WHAT IS NEEDED.
Each record is to be given again precisely as written.

DATA.

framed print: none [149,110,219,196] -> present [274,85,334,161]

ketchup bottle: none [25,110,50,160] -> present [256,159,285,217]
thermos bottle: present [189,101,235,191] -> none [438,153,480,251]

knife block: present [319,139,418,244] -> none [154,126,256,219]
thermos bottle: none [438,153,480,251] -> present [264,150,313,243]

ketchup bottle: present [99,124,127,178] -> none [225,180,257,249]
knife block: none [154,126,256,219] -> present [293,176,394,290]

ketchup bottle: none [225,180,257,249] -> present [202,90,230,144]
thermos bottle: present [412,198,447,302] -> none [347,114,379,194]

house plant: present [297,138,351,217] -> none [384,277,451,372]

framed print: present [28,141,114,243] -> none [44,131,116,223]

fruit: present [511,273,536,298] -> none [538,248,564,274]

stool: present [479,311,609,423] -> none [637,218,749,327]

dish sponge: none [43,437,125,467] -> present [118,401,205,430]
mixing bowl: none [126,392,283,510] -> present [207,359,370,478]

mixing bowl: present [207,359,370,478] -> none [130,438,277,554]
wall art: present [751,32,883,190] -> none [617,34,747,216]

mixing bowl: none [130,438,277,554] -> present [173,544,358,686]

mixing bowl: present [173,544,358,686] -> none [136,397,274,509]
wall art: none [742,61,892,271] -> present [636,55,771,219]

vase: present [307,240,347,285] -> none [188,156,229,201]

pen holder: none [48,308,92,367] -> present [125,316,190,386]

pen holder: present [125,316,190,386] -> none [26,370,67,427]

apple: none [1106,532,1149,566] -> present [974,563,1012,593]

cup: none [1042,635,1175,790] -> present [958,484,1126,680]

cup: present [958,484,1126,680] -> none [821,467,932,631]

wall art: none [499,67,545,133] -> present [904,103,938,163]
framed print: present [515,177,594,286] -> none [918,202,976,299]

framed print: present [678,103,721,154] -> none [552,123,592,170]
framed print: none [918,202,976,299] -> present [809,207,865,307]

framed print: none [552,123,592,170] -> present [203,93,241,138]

OUTPUT OF THE EXERCISE.
framed print: none [149,110,219,196] -> present [274,85,334,161]

ketchup bottle: none [25,110,50,160] -> present [256,159,285,217]
thermos bottle: present [189,101,235,191] -> none [438,153,480,251]

knife block: present [319,139,418,244] -> none [154,126,256,219]
thermos bottle: none [438,153,480,251] -> present [264,150,313,243]

ketchup bottle: present [99,124,127,178] -> none [225,180,257,249]
knife block: none [154,126,256,219] -> present [293,176,394,290]

ketchup bottle: none [225,180,257,249] -> present [202,90,230,144]
thermos bottle: present [412,198,447,302] -> none [347,114,379,194]

house plant: present [297,138,351,217] -> none [384,277,451,372]

framed print: present [28,141,114,243] -> none [44,131,116,223]

fruit: present [511,273,536,298] -> none [538,248,564,274]

stool: present [479,311,609,423] -> none [637,218,749,327]

dish sponge: none [43,437,125,467] -> present [118,401,205,430]
mixing bowl: none [126,392,283,510] -> present [207,359,370,478]

mixing bowl: present [207,359,370,478] -> none [130,438,277,554]
wall art: present [751,32,883,190] -> none [617,34,747,216]

mixing bowl: none [130,438,277,554] -> present [173,544,358,686]

mixing bowl: present [173,544,358,686] -> none [136,397,274,509]
wall art: none [742,61,892,271] -> present [636,55,771,219]

vase: present [307,240,347,285] -> none [188,156,229,201]

pen holder: none [48,308,92,367] -> present [125,316,190,386]

pen holder: present [125,316,190,386] -> none [26,370,67,427]

apple: none [1106,532,1149,566] -> present [974,563,1012,593]

cup: none [1042,635,1175,790] -> present [958,484,1126,680]

cup: present [958,484,1126,680] -> none [821,467,932,631]

wall art: none [499,67,545,133] -> present [904,103,938,163]
framed print: present [515,177,594,286] -> none [918,202,976,299]

framed print: present [678,103,721,154] -> none [552,123,592,170]
framed print: none [918,202,976,299] -> present [809,207,865,307]

framed print: none [552,123,592,170] -> present [203,93,241,138]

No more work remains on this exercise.